Dear Ani DiFranco Supporters: You Cannot Reclaim an Oppression You Have Never Experienced":
There can be no healing at Nottoway Plantation. Continuing to hold an expensive getaway here is an affront to feminists of color.
I agree that I cannot reclaim an oppression I haven't experienced. Is this the same thing as reclaiming a site of oppression? Is it possible for my heritage to be reclaimed? What would that mean? These are the questions I've been engaging in for decades. And then, how do we go about it? How do we avoid making racist mistakes that continue to add to the problem of the legacy of slavery?
We
will make mistakes. That will absolutely happen.

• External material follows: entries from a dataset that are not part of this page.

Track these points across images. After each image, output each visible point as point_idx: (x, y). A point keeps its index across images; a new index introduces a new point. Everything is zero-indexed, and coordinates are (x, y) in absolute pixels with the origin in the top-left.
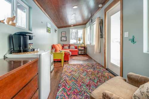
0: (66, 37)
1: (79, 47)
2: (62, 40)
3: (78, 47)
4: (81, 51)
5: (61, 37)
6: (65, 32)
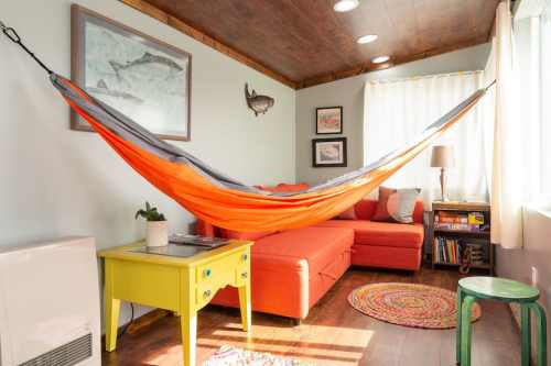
0: (344, 140)
2: (319, 161)
5: (314, 141)
6: (339, 110)
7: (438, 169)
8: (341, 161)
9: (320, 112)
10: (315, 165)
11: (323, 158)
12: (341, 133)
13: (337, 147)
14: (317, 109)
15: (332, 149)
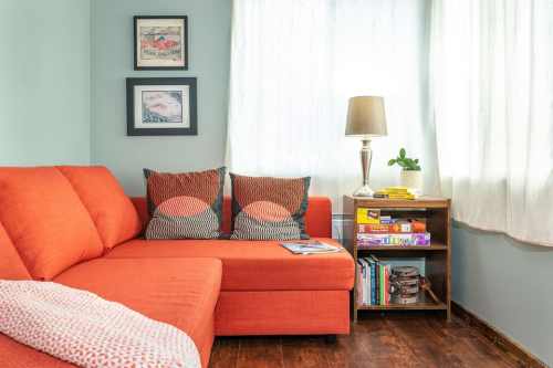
0: (192, 83)
1: (363, 217)
2: (139, 123)
3: (350, 215)
4: (386, 268)
5: (131, 83)
6: (180, 23)
7: (357, 140)
8: (186, 124)
9: (140, 23)
10: (132, 131)
11: (148, 117)
12: (185, 68)
13: (178, 96)
14: (136, 18)
15: (167, 100)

It's fear of missteps, in part, that keep me and people like me from really dealing with our legacy of slavery, and fear of a reaction like the one Ani Difranco got. But Ani made the crucial mistake of not really acknowledging her mistake -- or even seeming to understand that it was one. Like her, I didn't ask to get handed this problem. But it is mine to deal with, and as a would-be ally, it's important that I do so, and not, when I make mistakes, blame the people who point them out to me. When we make mistakes, as white feminists and would-be allies to people of color, it's important for us to recognize and own them, something Difranco did not really do.
Mel Hartsell gives an example of what Difranco could have, should have said:
I was well-intentioned when I thought that it would be an act of boldness for us to have a progressive event in a place so wrought with suffering. I did not see outside of my white privilege or reach outside of my circle to gather input from communities that would be directly affected by this venue.

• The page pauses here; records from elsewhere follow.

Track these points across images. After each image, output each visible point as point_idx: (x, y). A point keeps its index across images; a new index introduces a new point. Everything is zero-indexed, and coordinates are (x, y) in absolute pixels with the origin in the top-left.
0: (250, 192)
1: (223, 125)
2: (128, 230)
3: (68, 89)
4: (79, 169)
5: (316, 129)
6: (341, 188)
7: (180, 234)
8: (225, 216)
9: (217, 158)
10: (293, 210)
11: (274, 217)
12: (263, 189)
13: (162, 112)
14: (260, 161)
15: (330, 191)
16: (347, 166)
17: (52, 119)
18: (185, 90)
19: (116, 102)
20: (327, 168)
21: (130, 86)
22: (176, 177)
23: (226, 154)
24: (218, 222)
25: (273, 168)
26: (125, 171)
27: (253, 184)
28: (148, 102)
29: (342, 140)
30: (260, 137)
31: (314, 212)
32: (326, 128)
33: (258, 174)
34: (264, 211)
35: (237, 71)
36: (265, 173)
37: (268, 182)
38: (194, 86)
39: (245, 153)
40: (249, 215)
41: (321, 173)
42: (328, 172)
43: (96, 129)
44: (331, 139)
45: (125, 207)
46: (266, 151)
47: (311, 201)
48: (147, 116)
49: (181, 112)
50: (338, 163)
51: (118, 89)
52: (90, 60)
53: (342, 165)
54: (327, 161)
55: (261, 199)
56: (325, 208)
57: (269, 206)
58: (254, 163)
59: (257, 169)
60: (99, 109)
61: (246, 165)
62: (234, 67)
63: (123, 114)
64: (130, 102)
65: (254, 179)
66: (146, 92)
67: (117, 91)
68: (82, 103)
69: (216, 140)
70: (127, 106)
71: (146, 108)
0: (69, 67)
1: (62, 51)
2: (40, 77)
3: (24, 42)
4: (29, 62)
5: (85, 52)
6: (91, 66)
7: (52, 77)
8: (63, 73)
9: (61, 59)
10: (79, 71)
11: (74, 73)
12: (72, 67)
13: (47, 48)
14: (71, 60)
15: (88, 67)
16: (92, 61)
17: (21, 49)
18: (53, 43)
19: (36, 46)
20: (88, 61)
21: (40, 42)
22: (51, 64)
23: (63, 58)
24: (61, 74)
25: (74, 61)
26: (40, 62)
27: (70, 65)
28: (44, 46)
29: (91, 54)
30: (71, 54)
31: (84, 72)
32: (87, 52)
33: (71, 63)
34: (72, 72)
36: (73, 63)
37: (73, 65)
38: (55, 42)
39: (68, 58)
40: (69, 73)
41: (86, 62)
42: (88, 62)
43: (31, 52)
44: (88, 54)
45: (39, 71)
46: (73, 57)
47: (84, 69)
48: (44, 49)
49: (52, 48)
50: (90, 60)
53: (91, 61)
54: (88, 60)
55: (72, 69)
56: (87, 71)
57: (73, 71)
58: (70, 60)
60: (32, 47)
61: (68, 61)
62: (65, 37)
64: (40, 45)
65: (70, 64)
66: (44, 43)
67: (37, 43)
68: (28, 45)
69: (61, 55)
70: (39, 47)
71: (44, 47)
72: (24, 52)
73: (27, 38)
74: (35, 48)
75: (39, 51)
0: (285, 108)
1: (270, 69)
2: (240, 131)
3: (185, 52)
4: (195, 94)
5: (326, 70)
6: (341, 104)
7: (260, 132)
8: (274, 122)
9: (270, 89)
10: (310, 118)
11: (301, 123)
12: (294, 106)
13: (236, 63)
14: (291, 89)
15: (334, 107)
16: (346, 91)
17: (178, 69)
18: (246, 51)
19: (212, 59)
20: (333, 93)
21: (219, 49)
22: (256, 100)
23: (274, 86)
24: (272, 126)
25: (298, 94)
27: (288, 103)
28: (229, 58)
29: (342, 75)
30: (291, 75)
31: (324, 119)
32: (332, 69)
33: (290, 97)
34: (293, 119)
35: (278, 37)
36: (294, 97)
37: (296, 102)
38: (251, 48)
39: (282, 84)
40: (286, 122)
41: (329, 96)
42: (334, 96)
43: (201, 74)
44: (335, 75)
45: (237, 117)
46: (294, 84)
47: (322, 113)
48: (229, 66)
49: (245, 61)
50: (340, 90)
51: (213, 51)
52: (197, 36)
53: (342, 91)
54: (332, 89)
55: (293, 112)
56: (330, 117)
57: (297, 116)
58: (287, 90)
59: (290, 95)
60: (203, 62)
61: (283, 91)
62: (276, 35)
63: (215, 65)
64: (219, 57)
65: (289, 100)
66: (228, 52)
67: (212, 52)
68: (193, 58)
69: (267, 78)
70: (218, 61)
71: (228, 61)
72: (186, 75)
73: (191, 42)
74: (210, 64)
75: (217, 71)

It's pretty tough to see outside one's own privilege. And often we would like to ignore that it exists. I would like to be able to just inherit this land when my time comes and have it come to me free from the legacy of slavery. But it doesn't work like that. My inheritance will come without its history. It is my legacy, and as such I'm compelled to engage with it. However, it's very clear that it's also something that I cannot do alone. It is also not the case that I will get to just simply decide that I am able to reclaim it from this legacy all by myself. That was the main thing Difranco did wrong, beyond her initial clueless lack of insight into what her location choice stands for -- she didn't dialogue with people of color either in her attempt to keep the retreat there, or in her framing of her understanding when pulling out of the location.
And that is what this situation says to me -- I get to live with my legacy, but
I do not get to
decide alone what the Landrum plantation land means and how or whether it can be "reclaimed." If I want to truly engage that question, I have to engage in it with the descendants of people who were most affected. That's going to take more work. It's easier for to find out the name of Jeptha's son's horse than the names of the people who he had enslaved, much less their descendants, if it can even be done. And I can choose whether or not I engage in the task of finding them, but I can't control whether or not they will want dialogue with me or to help me engage this question -- it's not their job to resolve my legacy for me.
For now, I continue to ponder and philosophize, rather than act. But it's a story that won't be complete until more steps are taken. It's a burden that will hang on me until I address it.